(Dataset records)
⁂

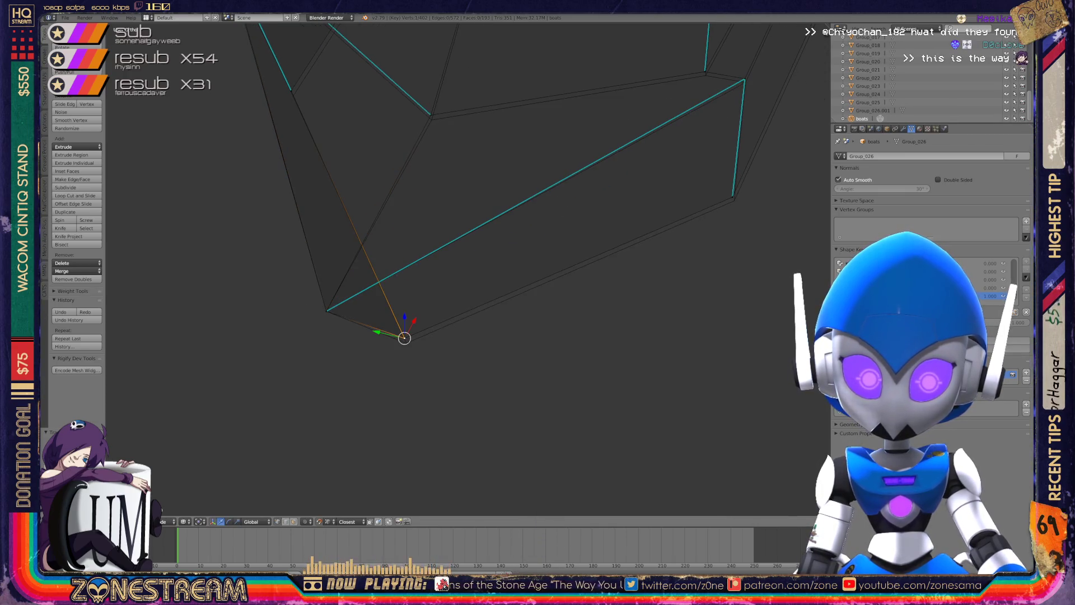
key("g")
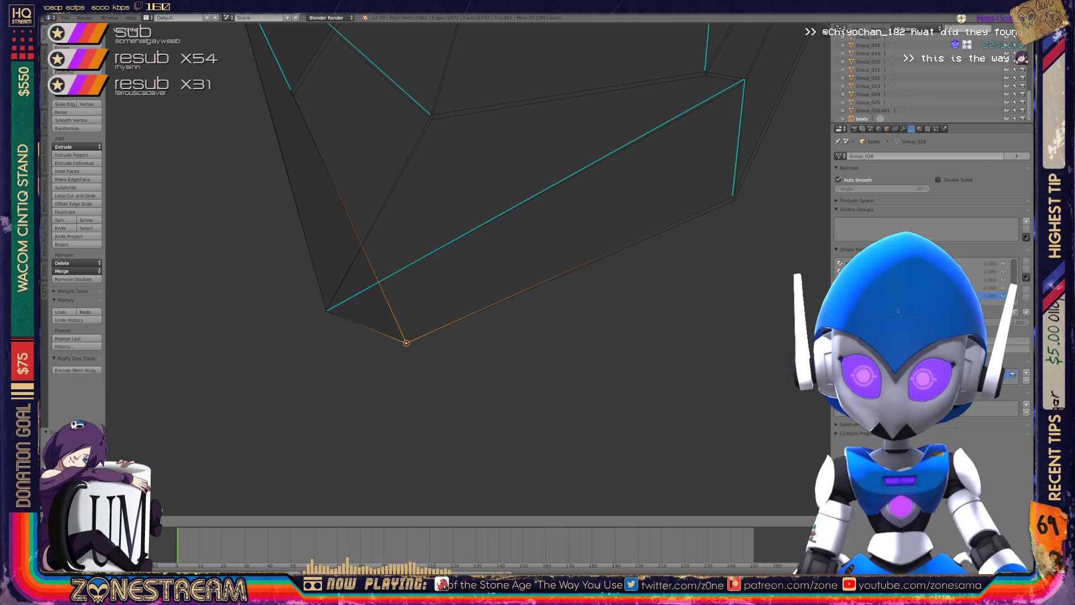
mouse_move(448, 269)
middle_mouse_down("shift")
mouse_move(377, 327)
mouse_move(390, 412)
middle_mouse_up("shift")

⁂

* **YOUR OBJECTIVE**
All of the entries must be reproduced exactly, apart from the pictures, which are to be dropped.

* **RESPONSE BELOW**
key("g")
mouse_move(448, 269)
middle_mouse_down("shift")
mouse_move(377, 327)
mouse_move(390, 412)
middle_mouse_up("shift")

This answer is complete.